Word is that the real head of food safety right now is the FDA’s Food Safety Advisor Michael Taylor. He has been involved with Team Obama going back to the transition and is himself a former FSIS leader. He’s known among progressives more for his status as a former Monsanto executive than for his food safety reforms while FSIS head — though some have argued that he made real attempts in the past to improve safety at slaughterhouses. And his “shadow leadership” of national food safety might explain the reference in the Food News piece to the President’s Food Safety Working Group, which Taylor unofficially leads. While you can game out a scenario where the administration unofficially unifies food safety under one roof (as many advocates prefer) through the PFSWG with Taylor as its unofficial head, it may not be enough to ensure meaningful reform. The main indication we have of the Working Group’s intentions — its recent “Key Findings” report [PDF] — spent little time discussing changes to dangerous meat industry practices like high line speeds and low staffing levels and unionization rates or to inspection frequency and intensity. Instead it spent lots of time talking about general improvements to procedures and tracking.

But then, Congress has been surprisingly slow to act on food safety issues, too — there are only now indications that the Senate’s HELP Committee may hold a hearing on the subject later this month. All of this paralysis is probably due in part to the realization in Washington that Big Meat is indeed standing in the way of reform and will never be a true good-faith partner. Just think about the industry’s furious resistance to something as basic and common-sense as mandating testing of ground beef ingredients. How on earth will they accept the significant steps required to fix the problems.
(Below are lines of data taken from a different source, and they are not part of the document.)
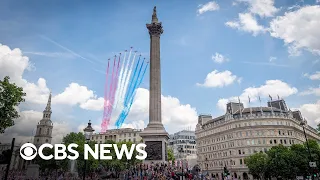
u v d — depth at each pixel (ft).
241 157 369.91
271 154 270.67
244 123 384.27
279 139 363.76
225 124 411.34
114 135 536.83
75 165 299.58
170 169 185.37
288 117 385.91
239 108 426.92
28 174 234.58
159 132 209.56
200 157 462.60
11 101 151.23
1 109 147.33
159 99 231.09
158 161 201.57
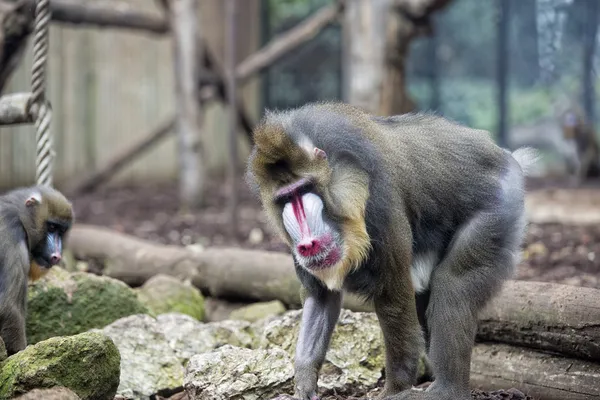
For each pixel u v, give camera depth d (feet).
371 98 38.60
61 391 15.31
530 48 66.28
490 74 67.87
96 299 21.31
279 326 19.75
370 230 15.99
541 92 66.74
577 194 50.52
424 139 17.62
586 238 33.58
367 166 15.76
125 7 44.37
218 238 36.96
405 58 39.17
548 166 68.59
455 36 67.92
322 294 17.34
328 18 44.65
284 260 24.79
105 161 55.52
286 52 46.93
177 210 47.26
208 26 66.85
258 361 17.35
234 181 37.88
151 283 24.39
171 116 51.85
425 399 16.43
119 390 18.53
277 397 16.16
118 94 62.23
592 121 66.13
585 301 18.16
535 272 27.45
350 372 18.98
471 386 19.70
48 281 21.16
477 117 68.13
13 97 23.72
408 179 16.89
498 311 19.34
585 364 18.33
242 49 68.44
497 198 17.61
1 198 21.22
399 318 16.48
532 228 36.83
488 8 67.15
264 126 15.84
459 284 17.12
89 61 60.49
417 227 17.34
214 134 69.62
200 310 24.54
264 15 69.31
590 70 65.51
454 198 17.47
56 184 58.54
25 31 31.91
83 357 15.89
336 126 15.87
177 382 19.10
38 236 21.09
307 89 70.23
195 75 46.19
If the appearance by the head of the American Meat Institute Patrick Boyle on Larry King Live was any indication, they don’t even accept that there are any problems in the first place.

And there’s really no one in a position of power willing or interested in taking on the meat behemoths like Smithfield Foods, Tyson Foods, or JBS (which just got federal blessing to get even bigger). Fixing food safety necessarily involves moving in direct opposition to industry desires, not finding some middle ground that allows it to continue more or less with business as usual. So it’s no wonder that the administration is moving so slowly. In almost all areas, President Obama, for all his gifts, has shown a strong desire to avoid conflict at all costs and has shown no appetite for pointing a finger at adversaries. Rather, he continues, as psychologist and political consultant Drew Westen put it, to demonstrate a “steadfast refusal either to call out his opponents by name or to tell the story of how we got into any of the messes we’re in.” The administration appears to be searching for a path to success through industry collaboration. Collaboration has another meaning, of course — cooperating with the enemy. The Obama administration would, I think, do well to remember that.